Jimmy und ich werden doch noch Freunde. Er darf mich lachend quälen, nach den Zirkelrunden bleibt Laufen auf der Stelle, er zählt irgendwie bis 20. Wenn ich zu langsam werde, mahnt er. „It’s good for speed, power and condition.“ Yeah, thanks a million, Jimmy, hate it though.
Jimmy betrachtet meinen schwitzenden schnaufenden Körper mit Freude. Er hat mich gebrochen. Ja, ich bin im Eimer, ich habe es nicht gewollt, aber ich habe es getan. Langsam dämmert es vielleicht auch ihm. Ich weiß, dass ich das tun muss. Es aber nicht tun will. Er wird milde, als ich sage, „Danke, Papa, ich mache jetzt immer mein Zirkeltraining.“
Jimmy hat gerochen, dass ich es nicht mag, was er mir verschreibt. Dass es richtig ist, merke ich einen Tag später mit letzter Gewissheit. Jeder Muskel tut weh. Und Jimmy hat einen neuen Auftrag, wann er immer mich vorbeihuschen sieht: Mahnend zu winken! Jimmy, did you hear me?

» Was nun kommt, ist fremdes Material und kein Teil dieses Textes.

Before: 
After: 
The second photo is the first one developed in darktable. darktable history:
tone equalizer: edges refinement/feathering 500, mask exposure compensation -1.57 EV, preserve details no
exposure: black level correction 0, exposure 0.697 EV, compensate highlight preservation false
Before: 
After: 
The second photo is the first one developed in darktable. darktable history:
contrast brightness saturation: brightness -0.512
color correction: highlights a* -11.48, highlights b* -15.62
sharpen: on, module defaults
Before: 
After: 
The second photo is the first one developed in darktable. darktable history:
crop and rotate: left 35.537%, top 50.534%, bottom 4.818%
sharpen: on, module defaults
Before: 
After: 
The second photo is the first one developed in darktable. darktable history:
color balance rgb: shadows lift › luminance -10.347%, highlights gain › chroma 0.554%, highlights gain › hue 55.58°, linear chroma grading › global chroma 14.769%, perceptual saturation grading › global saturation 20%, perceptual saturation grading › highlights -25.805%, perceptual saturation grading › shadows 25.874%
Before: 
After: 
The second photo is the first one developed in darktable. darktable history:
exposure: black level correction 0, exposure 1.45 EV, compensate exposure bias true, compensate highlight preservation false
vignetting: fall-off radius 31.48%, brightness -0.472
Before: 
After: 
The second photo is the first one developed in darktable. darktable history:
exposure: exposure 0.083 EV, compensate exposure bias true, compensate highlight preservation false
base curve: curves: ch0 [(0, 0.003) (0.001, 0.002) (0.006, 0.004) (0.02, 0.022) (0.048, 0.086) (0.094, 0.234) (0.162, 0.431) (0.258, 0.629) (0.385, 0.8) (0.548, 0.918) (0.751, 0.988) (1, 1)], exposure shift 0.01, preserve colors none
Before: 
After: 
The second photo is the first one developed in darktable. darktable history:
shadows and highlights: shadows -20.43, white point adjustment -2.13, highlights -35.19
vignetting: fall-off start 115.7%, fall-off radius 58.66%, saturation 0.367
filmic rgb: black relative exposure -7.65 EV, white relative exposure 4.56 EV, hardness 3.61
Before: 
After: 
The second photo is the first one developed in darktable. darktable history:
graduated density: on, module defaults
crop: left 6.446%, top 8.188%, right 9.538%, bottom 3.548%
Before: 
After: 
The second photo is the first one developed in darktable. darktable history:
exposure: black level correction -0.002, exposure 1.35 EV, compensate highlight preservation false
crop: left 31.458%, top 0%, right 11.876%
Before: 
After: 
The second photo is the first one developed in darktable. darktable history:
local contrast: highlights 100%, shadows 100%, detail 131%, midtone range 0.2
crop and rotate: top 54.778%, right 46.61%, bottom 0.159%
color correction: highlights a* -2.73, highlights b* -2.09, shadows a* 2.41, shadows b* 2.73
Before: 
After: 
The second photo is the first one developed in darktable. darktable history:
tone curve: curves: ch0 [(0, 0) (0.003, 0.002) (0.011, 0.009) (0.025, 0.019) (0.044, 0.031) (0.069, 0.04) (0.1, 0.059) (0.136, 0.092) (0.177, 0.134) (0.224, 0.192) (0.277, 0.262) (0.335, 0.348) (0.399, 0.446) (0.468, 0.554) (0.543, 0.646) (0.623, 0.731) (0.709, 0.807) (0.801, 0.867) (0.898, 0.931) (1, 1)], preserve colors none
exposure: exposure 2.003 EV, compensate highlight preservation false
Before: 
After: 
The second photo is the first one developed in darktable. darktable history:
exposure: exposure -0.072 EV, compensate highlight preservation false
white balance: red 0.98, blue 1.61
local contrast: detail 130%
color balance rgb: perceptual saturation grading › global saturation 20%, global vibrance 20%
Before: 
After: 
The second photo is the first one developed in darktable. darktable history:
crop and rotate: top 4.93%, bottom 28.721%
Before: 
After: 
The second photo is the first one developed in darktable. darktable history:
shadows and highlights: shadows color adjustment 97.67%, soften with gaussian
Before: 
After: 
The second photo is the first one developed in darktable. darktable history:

Vielen Dank für die Erinnerung, ja Kraft- und Zirkeltraining stehen auf dem großen Trainingszettel aber wer macht das schon? Na die die schnell sind zum Beispiel, die machen mehr als nur Ausdauer und Technik (ich gehe ja mal davon aus, dass nach jeder Laufeinheit ein kurzes Lauf-ABC gemacht wird…).
Leider haben wir hier keine Muckibude mit Schwimmbad, sonst wäre ich da sofort angemeldet. So ein Drillseargent wäre nicht schlecht manchmal.